BEGIN

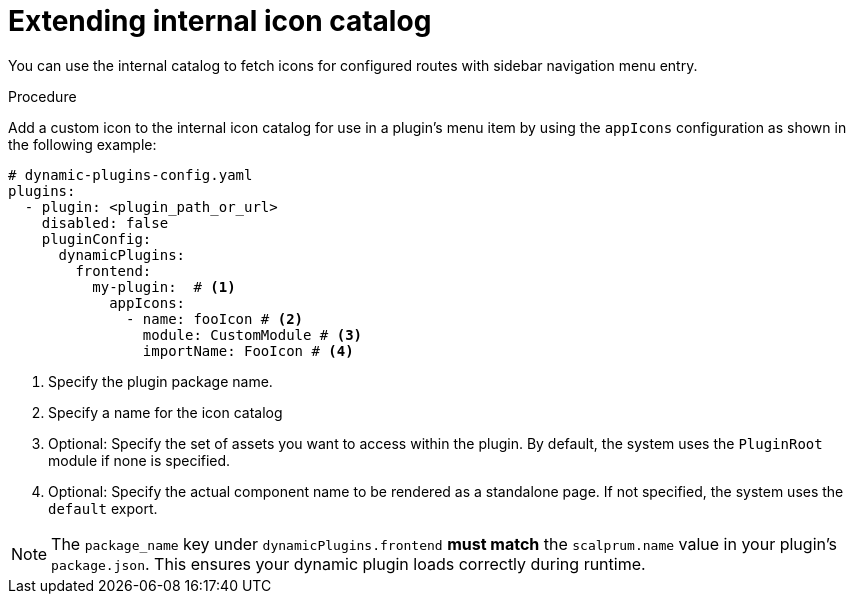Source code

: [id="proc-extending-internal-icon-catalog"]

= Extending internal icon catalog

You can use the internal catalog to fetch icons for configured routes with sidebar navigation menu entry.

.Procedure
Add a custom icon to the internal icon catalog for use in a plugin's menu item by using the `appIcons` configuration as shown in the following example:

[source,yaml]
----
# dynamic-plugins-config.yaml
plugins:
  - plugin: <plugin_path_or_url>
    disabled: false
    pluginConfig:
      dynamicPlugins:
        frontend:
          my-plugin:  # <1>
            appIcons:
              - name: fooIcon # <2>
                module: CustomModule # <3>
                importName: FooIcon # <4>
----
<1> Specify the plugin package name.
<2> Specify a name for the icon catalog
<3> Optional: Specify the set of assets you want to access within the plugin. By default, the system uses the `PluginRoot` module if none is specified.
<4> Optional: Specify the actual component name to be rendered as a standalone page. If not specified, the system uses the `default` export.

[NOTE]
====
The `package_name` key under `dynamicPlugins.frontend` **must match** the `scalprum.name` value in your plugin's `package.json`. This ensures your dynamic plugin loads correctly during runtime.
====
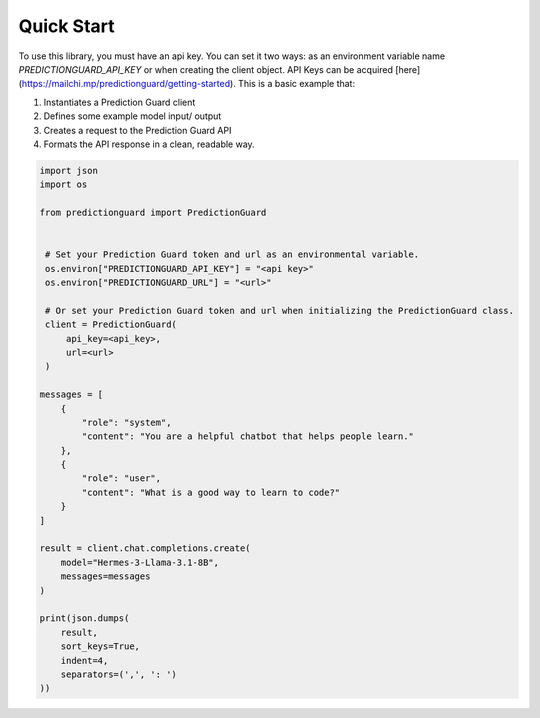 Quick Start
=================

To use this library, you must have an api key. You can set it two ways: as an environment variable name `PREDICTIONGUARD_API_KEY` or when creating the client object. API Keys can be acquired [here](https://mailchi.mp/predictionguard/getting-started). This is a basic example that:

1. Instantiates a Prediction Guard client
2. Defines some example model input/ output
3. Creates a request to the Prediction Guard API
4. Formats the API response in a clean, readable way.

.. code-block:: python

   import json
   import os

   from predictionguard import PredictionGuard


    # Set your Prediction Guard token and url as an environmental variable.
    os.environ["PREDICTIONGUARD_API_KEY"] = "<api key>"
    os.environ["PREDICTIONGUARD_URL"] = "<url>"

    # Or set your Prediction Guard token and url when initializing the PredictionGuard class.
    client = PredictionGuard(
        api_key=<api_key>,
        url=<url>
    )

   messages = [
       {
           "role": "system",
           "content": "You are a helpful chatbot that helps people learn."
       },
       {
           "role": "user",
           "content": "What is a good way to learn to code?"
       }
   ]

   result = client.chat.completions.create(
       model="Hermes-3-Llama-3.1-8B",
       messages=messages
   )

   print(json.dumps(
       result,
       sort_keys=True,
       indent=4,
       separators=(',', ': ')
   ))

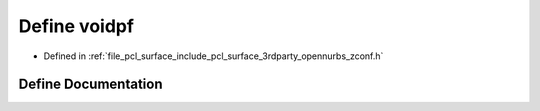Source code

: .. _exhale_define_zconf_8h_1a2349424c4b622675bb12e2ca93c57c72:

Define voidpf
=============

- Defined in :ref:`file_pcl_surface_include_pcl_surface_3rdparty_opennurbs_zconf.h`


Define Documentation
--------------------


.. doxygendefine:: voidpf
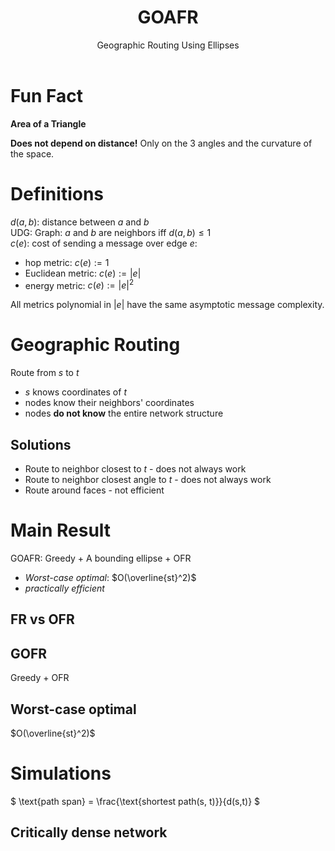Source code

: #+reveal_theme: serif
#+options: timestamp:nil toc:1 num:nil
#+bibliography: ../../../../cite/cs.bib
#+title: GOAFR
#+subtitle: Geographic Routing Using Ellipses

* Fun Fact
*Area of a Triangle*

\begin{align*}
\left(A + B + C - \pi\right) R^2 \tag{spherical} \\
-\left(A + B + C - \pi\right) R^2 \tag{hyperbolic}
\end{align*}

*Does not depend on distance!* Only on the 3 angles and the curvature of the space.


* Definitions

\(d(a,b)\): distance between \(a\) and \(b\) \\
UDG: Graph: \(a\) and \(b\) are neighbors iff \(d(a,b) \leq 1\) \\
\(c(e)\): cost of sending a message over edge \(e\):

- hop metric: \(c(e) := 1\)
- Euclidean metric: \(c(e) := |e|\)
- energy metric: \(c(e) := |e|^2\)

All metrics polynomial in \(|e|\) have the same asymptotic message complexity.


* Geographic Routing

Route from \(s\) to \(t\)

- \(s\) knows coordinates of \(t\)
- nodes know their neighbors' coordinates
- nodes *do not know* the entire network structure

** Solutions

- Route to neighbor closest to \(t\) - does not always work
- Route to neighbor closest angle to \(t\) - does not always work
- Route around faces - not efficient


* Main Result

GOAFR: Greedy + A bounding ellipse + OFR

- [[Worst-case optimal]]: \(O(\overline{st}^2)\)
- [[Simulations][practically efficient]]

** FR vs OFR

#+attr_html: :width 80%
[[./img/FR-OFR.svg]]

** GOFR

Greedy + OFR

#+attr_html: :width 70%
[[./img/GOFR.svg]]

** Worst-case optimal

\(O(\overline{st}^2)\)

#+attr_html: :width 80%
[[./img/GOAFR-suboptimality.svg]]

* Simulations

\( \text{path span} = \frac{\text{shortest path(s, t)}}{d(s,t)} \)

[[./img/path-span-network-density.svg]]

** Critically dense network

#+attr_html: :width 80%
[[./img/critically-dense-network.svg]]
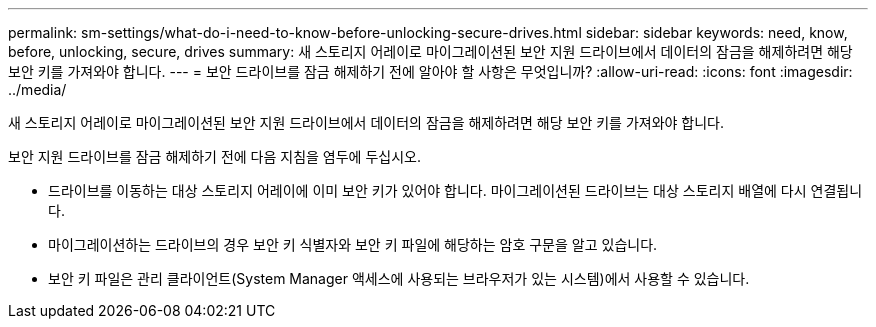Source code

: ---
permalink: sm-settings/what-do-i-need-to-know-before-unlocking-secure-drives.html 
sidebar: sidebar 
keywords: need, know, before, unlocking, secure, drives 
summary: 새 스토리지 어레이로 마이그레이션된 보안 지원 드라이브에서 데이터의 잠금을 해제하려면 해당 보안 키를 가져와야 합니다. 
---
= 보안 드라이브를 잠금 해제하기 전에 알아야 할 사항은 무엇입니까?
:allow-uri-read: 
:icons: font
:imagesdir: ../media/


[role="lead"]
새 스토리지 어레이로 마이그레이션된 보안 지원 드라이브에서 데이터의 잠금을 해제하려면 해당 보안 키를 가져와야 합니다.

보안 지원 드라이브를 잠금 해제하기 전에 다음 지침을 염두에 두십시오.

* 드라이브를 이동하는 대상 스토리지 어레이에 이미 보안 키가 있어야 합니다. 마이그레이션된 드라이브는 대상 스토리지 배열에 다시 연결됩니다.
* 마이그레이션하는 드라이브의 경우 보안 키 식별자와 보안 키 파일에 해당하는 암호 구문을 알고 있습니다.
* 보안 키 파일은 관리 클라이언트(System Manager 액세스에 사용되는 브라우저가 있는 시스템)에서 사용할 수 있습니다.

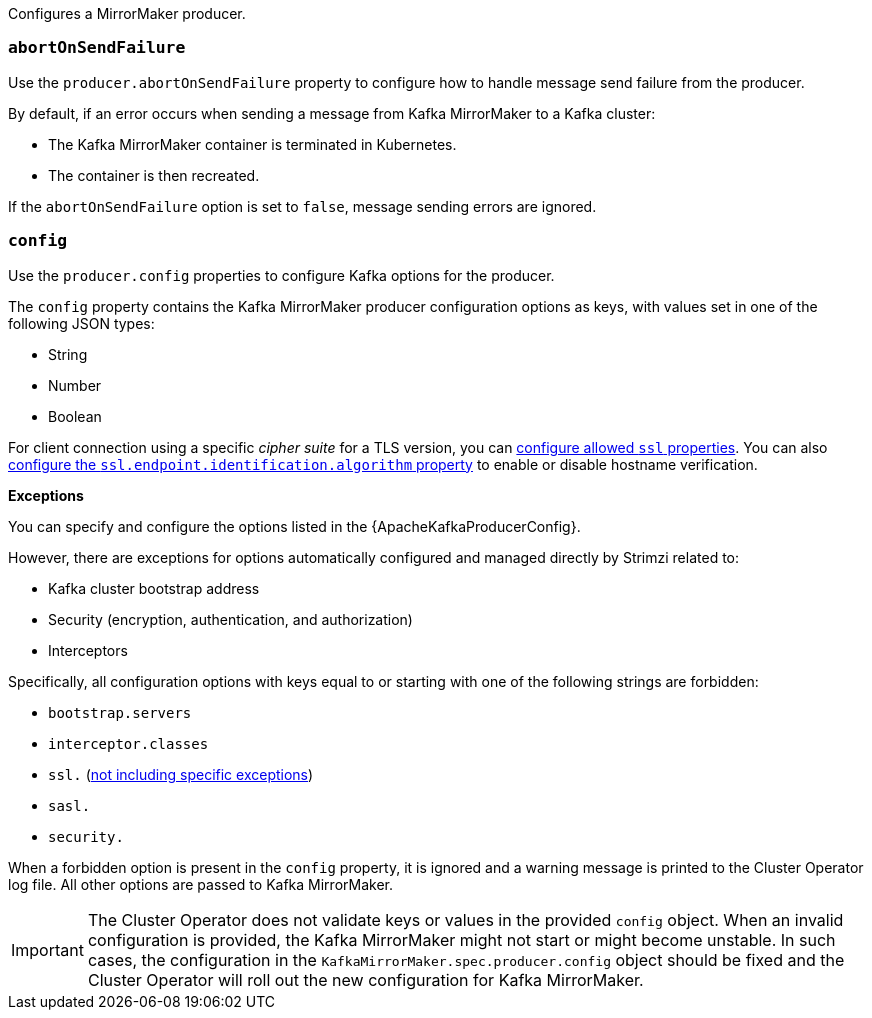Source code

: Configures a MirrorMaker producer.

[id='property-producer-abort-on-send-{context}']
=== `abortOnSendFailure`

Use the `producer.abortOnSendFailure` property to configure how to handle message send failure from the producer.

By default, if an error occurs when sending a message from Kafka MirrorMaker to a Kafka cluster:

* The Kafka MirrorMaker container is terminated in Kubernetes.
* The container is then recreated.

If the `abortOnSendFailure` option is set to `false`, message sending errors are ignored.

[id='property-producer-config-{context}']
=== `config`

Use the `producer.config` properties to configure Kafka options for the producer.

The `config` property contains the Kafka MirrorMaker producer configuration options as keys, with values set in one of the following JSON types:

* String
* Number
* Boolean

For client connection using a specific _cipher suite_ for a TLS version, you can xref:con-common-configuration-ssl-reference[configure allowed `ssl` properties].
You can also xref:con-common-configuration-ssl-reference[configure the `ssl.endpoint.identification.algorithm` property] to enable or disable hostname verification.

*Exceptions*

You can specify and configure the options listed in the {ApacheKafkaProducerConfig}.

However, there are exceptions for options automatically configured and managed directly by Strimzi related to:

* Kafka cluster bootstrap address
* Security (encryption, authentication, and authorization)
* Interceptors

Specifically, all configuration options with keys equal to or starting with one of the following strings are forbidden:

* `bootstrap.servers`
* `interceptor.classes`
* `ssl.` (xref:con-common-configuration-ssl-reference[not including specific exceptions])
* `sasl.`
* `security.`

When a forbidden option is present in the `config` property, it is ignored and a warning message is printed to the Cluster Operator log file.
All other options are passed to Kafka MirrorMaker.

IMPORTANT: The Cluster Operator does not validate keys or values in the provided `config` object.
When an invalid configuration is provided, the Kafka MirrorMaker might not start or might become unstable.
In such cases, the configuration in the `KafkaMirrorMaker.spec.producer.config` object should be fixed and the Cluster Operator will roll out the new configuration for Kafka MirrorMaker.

END

*Problem to work on:*
All of the entries above need to be transcribed exactly, except for the pictures.

*Solution for this task:*
Source code

: [id="proc-extending-internal-icon-catalog"]

= Extending internal icon catalog

You can use the internal catalog to fetch icons for configured routes with sidebar navigation menu entry.

.Procedure
Add a custom icon to the internal icon catalog for use in a plugin's menu item by using the `appIcons` configuration as shown in the following example:

[source,yaml]
----
# dynamic-plugins-config.yaml
plugins:
  - plugin: <plugin_path_or_url>
    disabled: false
    pluginConfig:
      dynamicPlugins:
        frontend:
          my-plugin:  # <1>
            appIcons:
              - name: fooIcon # <2>
                module: CustomModule # <3>
                importName: FooIcon # <4>
----
<1> Specify the plugin package name.
<2> Specify a name for the icon catalog
<3> Optional: Specify the set of assets you want to access within the plugin. By default, the system uses the `PluginRoot` module if none is specified.
<4> Optional: Specify the actual component name to be rendered as a standalone page. If not specified, the system uses the `default` export.

[NOTE]
====
The `package_name` key under `dynamicPlugins.frontend` **must match** the `scalprum.name` value in your plugin's `package.json`. This ensures your dynamic plugin loads correctly during runtime.
====
 Quick Start
=================

To use this library, you must have an api key. You can set it two ways: as an environment variable name `PREDICTIONGUARD_API_KEY` or when creating the client object. API Keys can be acquired [here](https://mailchi.mp/predictionguard/getting-started). This is a basic example that:

1. Instantiates a Prediction Guard client
2. Defines some example model input/ output
3. Creates a request to the Prediction Guard API
4. Formats the API response in a clean, readable way.

.. code-block:: python

   import json
   import os

   from predictionguard import PredictionGuard


    # Set your Prediction Guard token and url as an environmental variable.
    os.environ["PREDICTIONGUARD_API_KEY"] = "<api key>"
    os.environ["PREDICTIONGUARD_URL"] = "<url>"

    # Or set your Prediction Guard token and url when initializing the PredictionGuard class.
    client = PredictionGuard(
        api_key=<api_key>,
        url=<url>
    )

   messages = [
       {
           "role": "system",
           "content": "You are a helpful chatbot that helps people learn."
       },
       {
           "role": "user",
           "content": "What is a good way to learn to code?"
       }
   ]

   result = client.chat.completions.create(
       model="Hermes-3-Llama-3.1-8B",
       messages=messages
   )

   print(json.dumps(
       result,
       sort_keys=True,
       indent=4,
       separators=(',', ': ')
   ))

Source code

: .. _exhale_define_zconf_8h_1a2349424c4b622675bb12e2ca93c57c72:

Define voidpf
=============

- Defined in :ref:`file_pcl_surface_include_pcl_surface_3rdparty_opennurbs_zconf.h`


Define Documentation
--------------------


.. doxygendefine:: voidpf
Source code

: #+reveal_theme: serif
#+options: timestamp:nil toc:1 num:nil
#+bibliography: ../../../../cite/cs.bib
#+title: GOAFR
#+subtitle: Geographic Routing Using Ellipses

* Fun Fact
*Area of a Triangle*

\begin{align*}
\left(A + B + C - \pi\right) R^2 \tag{spherical} \\
-\left(A + B + C - \pi\right) R^2 \tag{hyperbolic}
\end{align*}

*Does not depend on distance!* Only on the 3 angles and the curvature of the space.


* Definitions

\(d(a,b)\): distance between \(a\) and \(b\) \\
UDG: Graph: \(a\) and \(b\) are neighbors iff \(d(a,b) \leq 1\) \\
\(c(e)\): cost of sending a message over edge \(e\):

- hop metric: \(c(e) := 1\)
- Euclidean metric: \(c(e) := |e|\)
- energy metric: \(c(e) := |e|^2\)

All metrics polynomial in \(|e|\) have the same asymptotic message complexity.


* Geographic Routing

Route from \(s\) to \(t\)

- \(s\) knows coordinates of \(t\)
- nodes know their neighbors' coordinates
- nodes *do not know* the entire network structure

** Solutions

- Route to neighbor closest to \(t\) - does not always work
- Route to neighbor closest angle to \(t\) - does not always work
- Route around faces - not efficient


* Main Result

GOAFR: Greedy + A bounding ellipse + OFR

- [[Worst-case optimal]]: \(O(\overline{st}^2)\)
- [[Simulations][practically efficient]]

** FR vs OFR

#+attr_html: :width 80%
[[./img/FR-OFR.svg]]

** GOFR

Greedy + OFR

#+attr_html: :width 70%
[[./img/GOFR.svg]]

** Worst-case optimal

\(O(\overline{st}^2)\)

#+attr_html: :width 80%
[[./img/GOAFR-suboptimality.svg]]

* Simulations

\( \text{path span} = \frac{\text{shortest path(s, t)}}{d(s,t)} \)

[[./img/path-span-network-density.svg]]

** Critically dense network

#+attr_html: :width 80%
[[./img/critically-dense-network.svg]]
Source code

: ---
permalink: sm-settings/what-do-i-need-to-know-before-unlocking-secure-drives.html 
sidebar: sidebar 
keywords: need, know, before, unlocking, secure, drives 
summary: 새 스토리지 어레이로 마이그레이션된 보안 지원 드라이브에서 데이터의 잠금을 해제하려면 해당 보안 키를 가져와야 합니다. 
---
= 보안 드라이브를 잠금 해제하기 전에 알아야 할 사항은 무엇입니까?
:allow-uri-read: 
:icons: font
:imagesdir: ../media/


[role="lead"]
새 스토리지 어레이로 마이그레이션된 보안 지원 드라이브에서 데이터의 잠금을 해제하려면 해당 보안 키를 가져와야 합니다.

보안 지원 드라이브를 잠금 해제하기 전에 다음 지침을 염두에 두십시오.

* 드라이브를 이동하는 대상 스토리지 어레이에 이미 보안 키가 있어야 합니다. 마이그레이션된 드라이브는 대상 스토리지 배열에 다시 연결됩니다.
* 마이그레이션하는 드라이브의 경우 보안 키 식별자와 보안 키 파일에 해당하는 암호 구문을 알고 있습니다.
* 보안 키 파일은 관리 클라이언트(System Manager 액세스에 사용되는 브라우저가 있는 시스템)에서 사용할 수 있습니다.

Source code

: Configures a MirrorMaker producer.

[id='property-producer-abort-on-send-{context}']
=== `abortOnSendFailure`

Use the `producer.abortOnSendFailure` property to configure how to handle message send failure from the producer.

By default, if an error occurs when sending a message from Kafka MirrorMaker to a Kafka cluster:

* The Kafka MirrorMaker container is terminated in Kubernetes.
* The container is then recreated.

If the `abortOnSendFailure` option is set to `false`, message sending errors are ignored.

[id='property-producer-config-{context}']
=== `config`

Use the `producer.config` properties to configure Kafka options for the producer.

The `config` property contains the Kafka MirrorMaker producer configuration options as keys, with values set in one of the following JSON types:

* String
* Number
* Boolean

For client connection using a specific _cipher suite_ for a TLS version, you can xref:con-common-configuration-ssl-reference[configure allowed `ssl` properties].
You can also xref:con-common-configuration-ssl-reference[configure the `ssl.endpoint.identification.algorithm` property] to enable or disable hostname verification.

*Exceptions*

You can specify and configure the options listed in the {ApacheKafkaProducerConfig}.

However, there are exceptions for options automatically configured and managed directly by Strimzi related to:

* Kafka cluster bootstrap address
* Security (encryption, authentication, and authorization)
* Interceptors

Specifically, all configuration options with keys equal to or starting with one of the following strings are forbidden:

* `bootstrap.servers`
* `interceptor.classes`
* `ssl.` (xref:con-common-configuration-ssl-reference[not including specific exceptions])
* `sasl.`
* `security.`

When a forbidden option is present in the `config` property, it is ignored and a warning message is printed to the Cluster Operator log file.
All other options are passed to Kafka MirrorMaker.

IMPORTANT: The Cluster Operator does not validate keys or values in the provided `config` object.
When an invalid configuration is provided, the Kafka MirrorMaker might not start or might become unstable.
In such cases, the configuration in the `KafkaMirrorMaker.spec.producer.config` object should be fixed and the Cluster Operator will roll out the new configuration for Kafka MirrorMaker.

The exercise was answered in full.